私がクリスマスと聞いて思い出すのは、主人と結婚する前のクリスマスディナーです。結婚する前の年に、私たちは遠距離恋愛をしていました。恋人として最後のクリスマスだし、数カ月ぶりに会うのだから、きっと彼は素敵でスペシャルなクリスマスディナーを用意してくれていると期待して私は彼に会いに行きました。
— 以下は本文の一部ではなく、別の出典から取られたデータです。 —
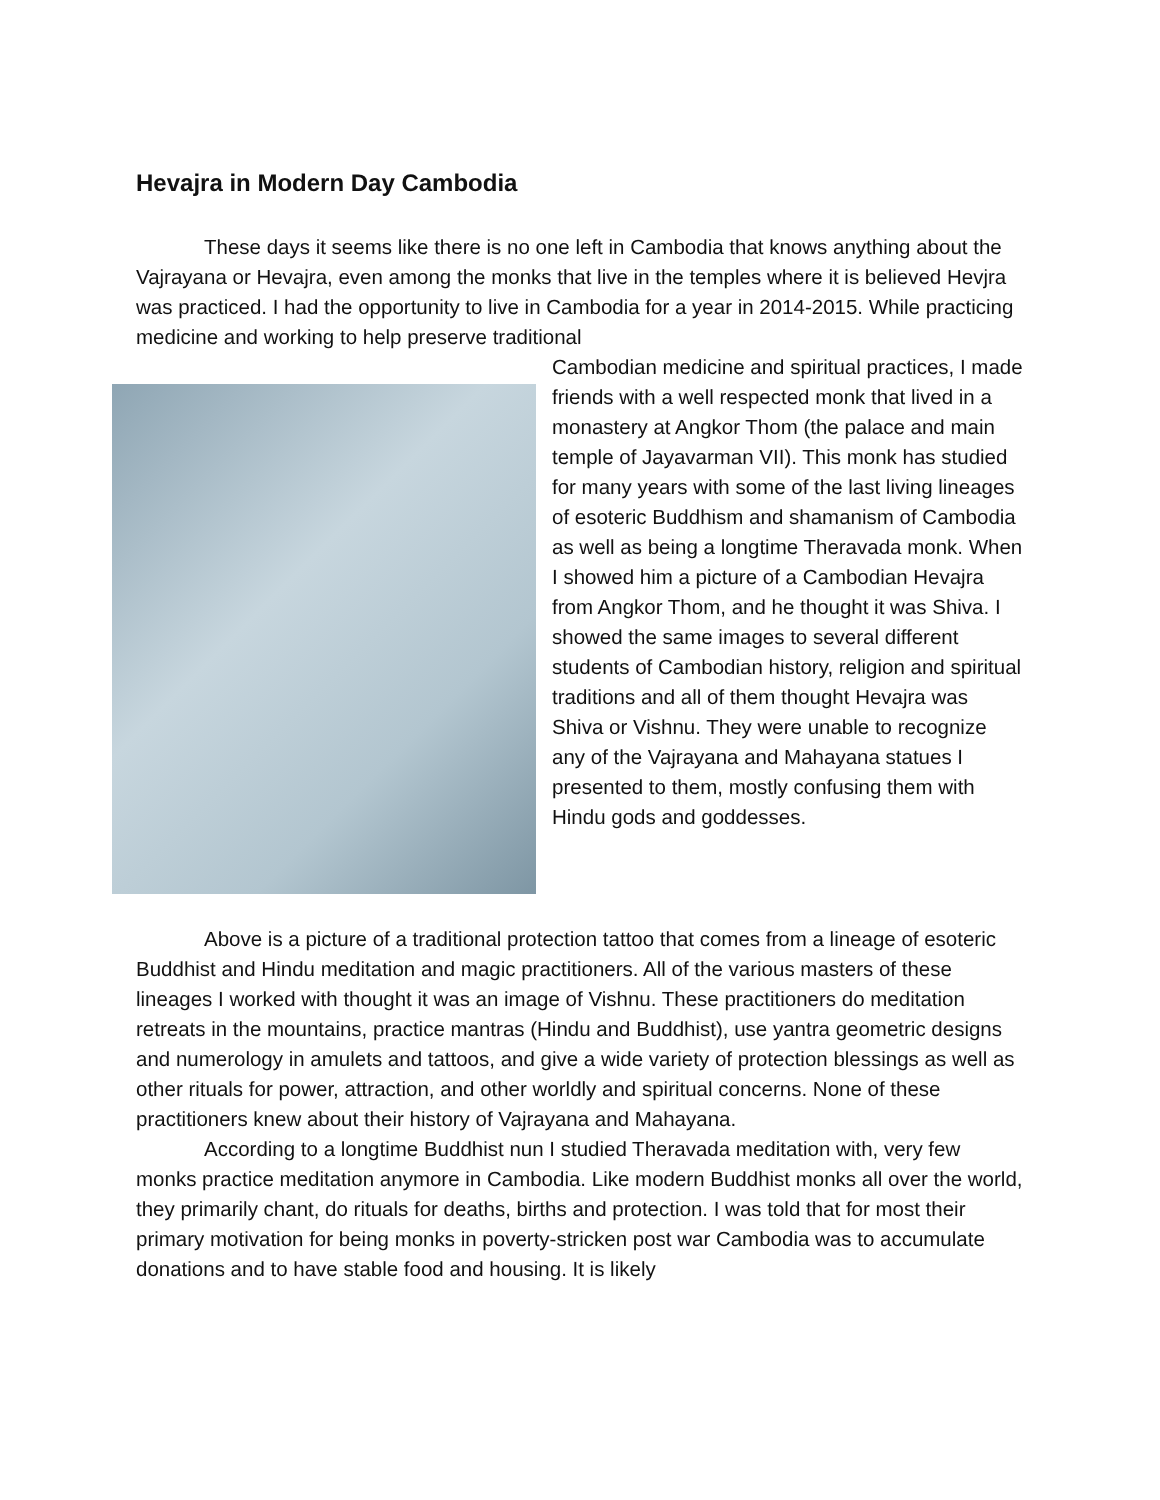Hevajra in Modern Day Cambodia
These days it seems like there is no one left in Cambodia that knows anything about the Vajrayana or Hevajra, even among the monks that live in the temples where it is believed Hevjra was practiced. I had the opportunity to live in Cambodia for a year in 2014-2015. While practicing medicine and working to help preserve traditional
Cambodian medicine and spiritual practices, I made friends with a well respected monk that lived in a monastery at Angkor Thom (the palace and main temple of Jayavarman VII). This monk has studied for many years with some of the last living lineages of esoteric Buddhism and shamanism of Cambodia as well as being a longtime Theravada monk. When I showed him a picture of a Cambodian Hevajra from Angkor Thom, and he thought it was Shiva. I showed the same images to several different students of Cambodian history, religion and spiritual traditions and all of them thought Hevajra was Shiva or Vishnu. They were unable to recognize any of the Vajrayana and Mahayana statues I presented to them, mostly confusing them with Hindu gods and goddesses.
Above is a picture of a traditional protection tattoo that comes from a lineage of esoteric Buddhist and Hindu meditation and magic practitioners. All of the various masters of these lineages I worked with thought it was an image of Vishnu. These practitioners do meditation retreats in the mountains, practice mantras (Hindu and Buddhist), use yantra geometric designs and numerology in amulets and tattoos, and give a wide variety of protection blessings as well as other rituals for power, attraction, and other worldly and spiritual concerns. None of these practitioners knew about their history of Vajrayana and Mahayana.
According to a longtime Buddhist nun I studied Theravada meditation with, very few monks practice meditation anymore in Cambodia. Like modern Buddhist monks all over the world, they primarily chant, do rituals for deaths, births and protection. I was told that for most their primary motivation for being monks in poverty-stricken post war Cambodia was to accumulate donations and to have stable food and housing. It is likely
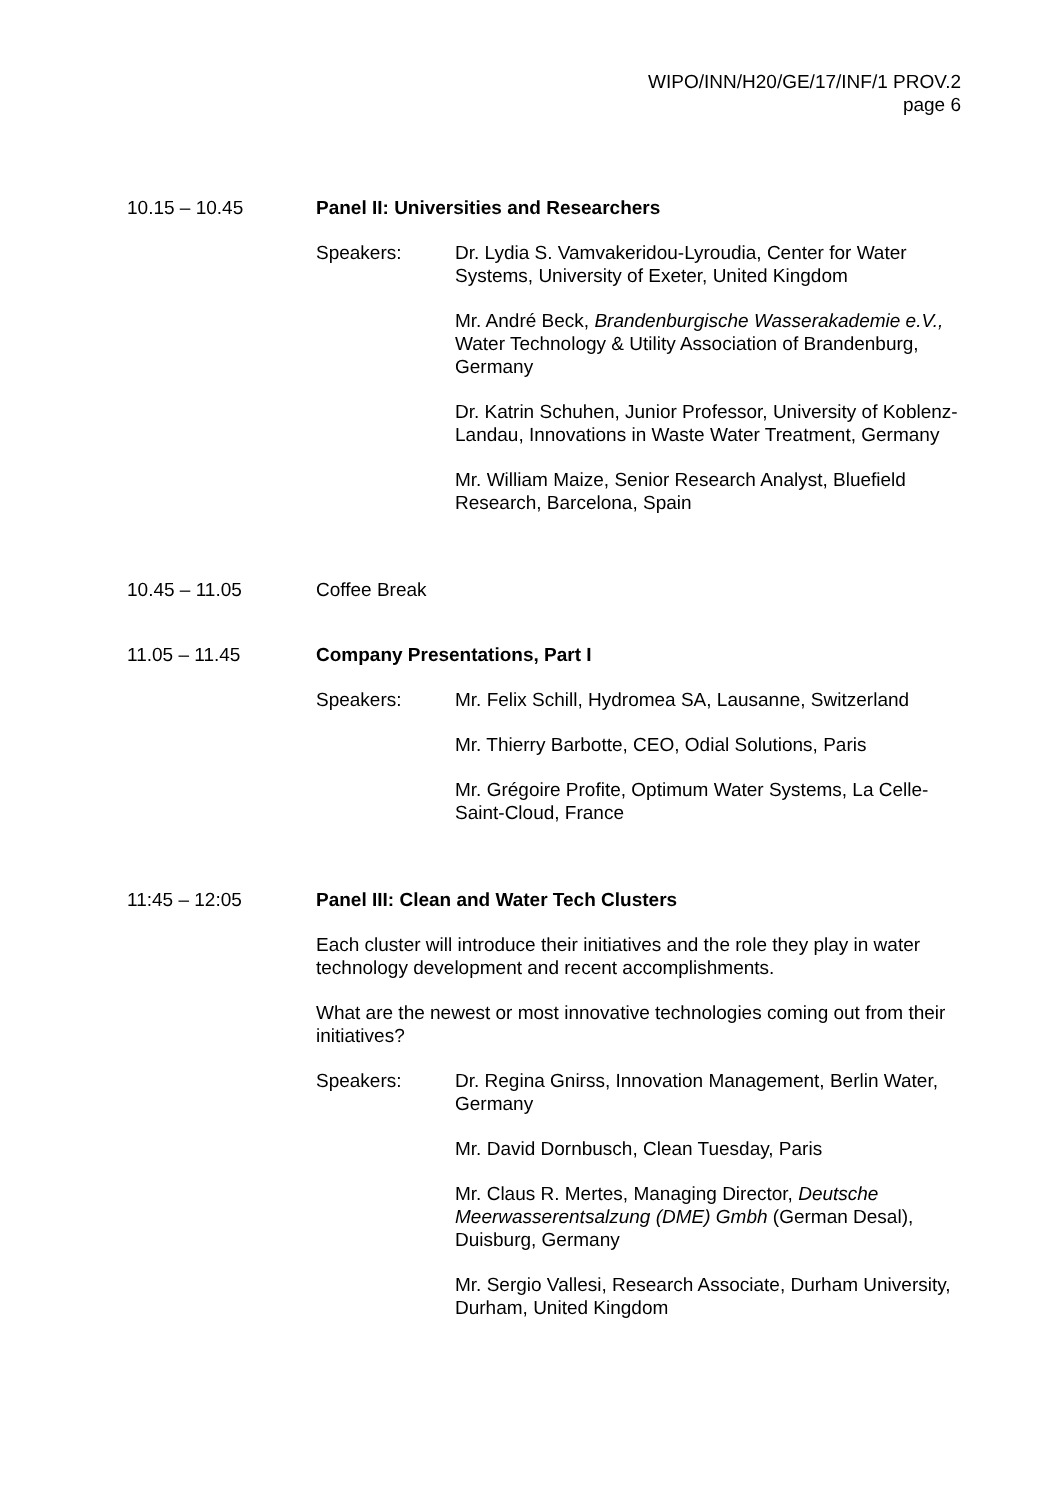WIPO/INN/H20/GE/17/INF/1 PROV.2
page 6
10.15 – 10.45 Panel II: Universities and Researchers
Speakers: Dr. Lydia S. Vamvakeridou-Lyroudia, Center for Water Systems, University of Exeter, United Kingdom
Mr. André Beck, Brandenburgische Wasserakademie e.V., Water Technology & Utility Association of Brandenburg, Germany
Dr. Katrin Schuhen, Junior Professor, University of Koblenz-Landau, Innovations in Waste Water Treatment, Germany
Mr. William Maize, Senior Research Analyst, Bluefield Research, Barcelona, Spain
10.45 – 11.05 Coffee Break
11.05 – 11.45 Company Presentations, Part I
Speakers: Mr. Felix Schill, Hydromea SA, Lausanne, Switzerland
Mr. Thierry Barbotte, CEO, Odial Solutions, Paris
Mr. Grégoire Profite, Optimum Water Systems, La Celle-Saint-Cloud, France
11:45 – 12:05 Panel III: Clean and Water Tech Clusters
Each cluster will introduce their initiatives and the role they play in water technology development and recent accomplishments.
What are the newest or most innovative technologies coming out from their initiatives?
Speakers: Dr. Regina Gnirss, Innovation Management, Berlin Water, Germany
Mr. David Dornbusch, Clean Tuesday, Paris
Mr. Claus R. Mertes, Managing Director, Deutsche Meerwasserentsalzung (DME) Gmbh (German Desal), Duisburg, Germany
Mr. Sergio Vallesi, Research Associate, Durham University, Durham, United Kingdom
ところが、彼が連れて行ってくれたのは、いつも行くセルフのうどん屋さん。私はかなりガッカリしました。一言文句を言ってやろうと、釜揚げうどんをすする彼に声を掛けました。すると、彼がとても幸せそうにうどんを食べながら「来年からはずっと一緒だね」と言いました。その笑顔と、釜揚げうどんの湯気で頬が真っ赤の彼を見たら、文句もどこかに消えてしまいました。特別なことをしなくても、今ここに大好きな人とおいしいものをおいしく食べられる幸せがあることに気づかされました。この幸せは、地味なので時々見失いそうになります。誰かと比べてしまう時、華やかなSNSを見てうらやましくなった時、私はこのクリスマスディナーを思い出します。そうすると、今ここに幸せはあるんだよな~と改めて気づかされます。私にとって「幸せとは」を教えてくれたとても大切な、恋人最後のクリスマスディナーでした。